January 12, 2022 - Late last week Trimark USA announced the resolution of its litigation with minority lenders who hold term loans (the “First Lien Term Debt”) under its First Lien Credit Agreement over a dispute in which those lenders’ First Lien Term Loans were subordinated to Tranche A and B loans issued under the terms of its September 2020 $120MM “uptiering” transaction. While the terms of the settlement are subject to closing conditions and documentation, it includes “an exchange of all outstanding First Lien Term Debt on a dollar-for-dollar basis for Tranche B Loans pursuant to the company’s Super Senior Credit Agreement. Tranche A Loans outstanding under the Company’s Super Senior Credit Agreement will retain their position in the Company’s capital structure, senior to the Tranche B Loans.”

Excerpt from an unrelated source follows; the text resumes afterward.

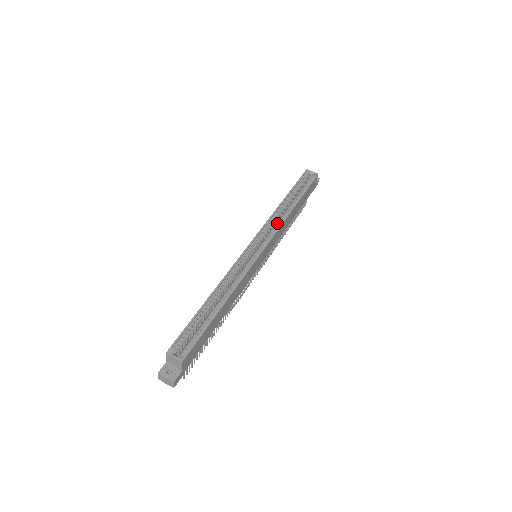
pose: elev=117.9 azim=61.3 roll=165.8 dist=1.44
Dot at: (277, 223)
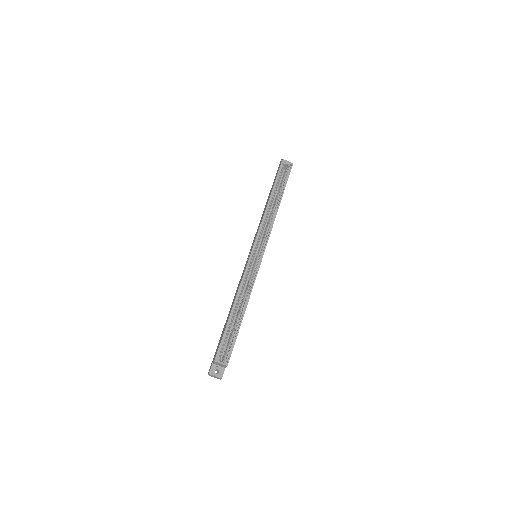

In August 2021 we wrote extensively about the New York State court decision that denied Trimark’s motions to dismiss the lawsuit permitting the lenders to pursue claims there was a violation of so-called sacred rights under the credit agreement, and specific breaches of contract. As LevFin Insights notes, the settlement “prevents what could have been a precedent setting litigation based on the merits involving a priming transaction brought about by the combination of distress and the aggressive interpretation of loose covenants.”

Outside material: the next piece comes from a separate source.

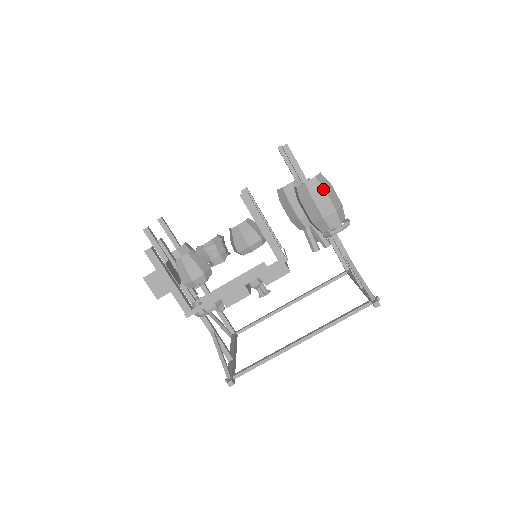
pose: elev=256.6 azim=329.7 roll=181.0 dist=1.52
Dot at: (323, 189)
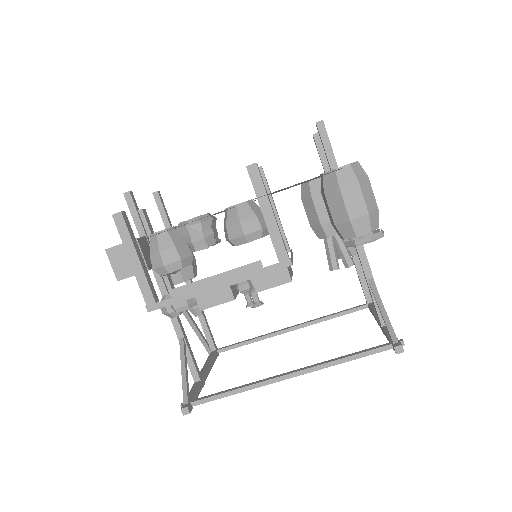
Dot at: (357, 181)
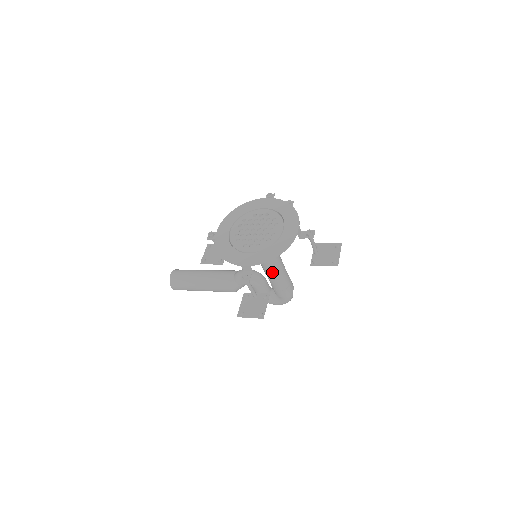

Nonetheless, this settlement is important for two reasons. First, it leaves on the books a lower court decision that validates contractual limits to aggressive “liability management” transactions that seek to subordinate first-lien lenders. Second, it potentially raises the costs for borrowers who should now anticipate even more litigation in response to aggressive tactics. While this case represents an isolated victory for aggrieved senior secured lenders, it is too soon to say whether it also represents a welcome trend. The most optimistic take is that this settlement will serve as a call to return to more traditional market norms and less contentious times in the market. On the other hand, recent documentation trends, as highlighted in this thoughtful piece by Reorg, point in the opposite direction. They suggest that new and worse trends are emerging and, “as with the lifecycle of a plant, aggressive debt document terms and provisions start as seedlings, and as they get more and more exposure (that is, as they are included in more and more credit agreements), they steadily grow and plant their roots. Before anyone has had time to take notice, those seedlings have become market terms that can hold steady against fierce market pushback.” Only time will tell where the market goes from here.